Premium: This is the most profitable part of our value proposition, where the largest group of customers will spend the most money for the features offered. In addition to attracting customers to this quadrant, you want to use these features to upsell your Freemium prospects to Premium.

Add-ons: There may be a few customers willing to pay more for a specific capability. You can turn these into add-ons. Or you decide that maybe 10 percent of your customers need enterprise features and they become the lower right box.

With this model, the foundation is in place for you to identify the capabilities you can use to create different plans for value-based pricing. Another aspect of doing this exercise is that you can now think of your product planning as well. If you believe that what is in the upper right quadrant is what sets you apart, you want to make sure that you keep filling that quadrant.

That is something you do by building new capabilities that may not yet be used, relevant, or interesting to a large group of customers. So, maybe that new feature starts in the lower-right quadrant. That is where you innovate and test things with a smaller group of customers. As things catch on and become more popular, those new innovations make it to your Premium pricing plan in the upper right.

You also need to realize that those innovations will eventually get commoditized. Remember when the iPhone was the only smartphone with a camera? Now all smartphones have them. Realize that others will copy what you do. So, you need to figure out a way to keep filling that upper right quadrant with new capabilities.

This will be different from one industry to the next. If you are running a SaaS business, it is extremely critical that you keep filling the upper right quadrant. Because when you offer SaaS, you are literally asking people to pay you again tomorrow. Thus, you need to be able to add value again tomorrow.
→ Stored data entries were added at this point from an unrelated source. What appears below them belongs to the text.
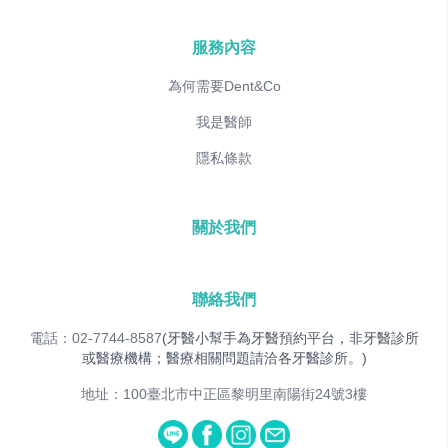
服務內容
為何需要Dent&Co
我是醫師
隱私條款
關於我們
聯絡我們
電話：02-7744-8587
(牙醫小幫手為牙醫預約平台，非牙醫診所
或醫療機構；醫療相關問題請洽各牙醫診所。)
地址：100臺北市中正區黎明里南陽街24號3樓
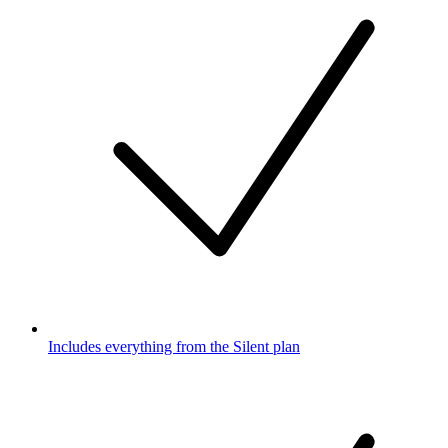
Includes everything from the Silent plan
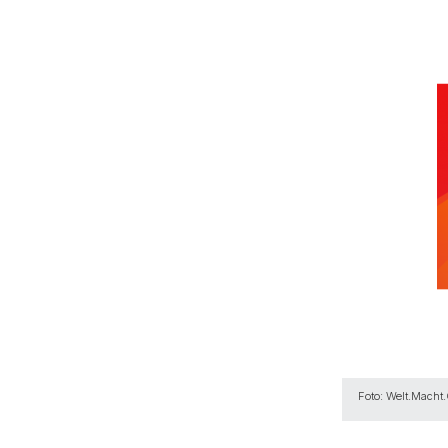
Foto: Welt.Macht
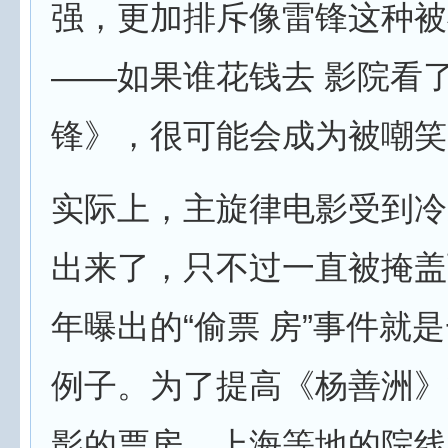
强，更加排斥像雷锋这种被
——如果谁花钱去 影院看
锋》，很可能会成为被嘲笑
实际上，主旋律电影受到冷
出来了，只不过一直被掩盖
年曝出的“偷票 房”事件就
例子。为了提高《杨善洲》
影的票房，上海等地的院线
That is the handshake you do with your customers, especially when you want them to pay a year in advance.

Creating Your Own Feature Matrix

On the T2D3 Website, you can find a ready-to-use template for this exercise. Follow these important steps when using this tool:

  • List your features and capabilities. Go to your website, review your sales materials, everything you say to the world. List the features and capabilities you are proud of, the things that are your superpowers, the things that you do best, that you do better than others.
  • Rank them. In two dimensions, stack rank the things that you really believe are the reasons you are in business, the things that you do well. The vertical axis is equivalent to popularity. What part of the market that you serve needs this capability? The horizontal axis is equivalent to differentiation. How unique are the things that you do?
  • Translate your list into a 2x2 matrix. What typically happens is that you will find your team is very proud of what you do and will place a lot of things in the upper right quadrant. So, you will have to normalize it (zoom in) to get a nice, scattered field.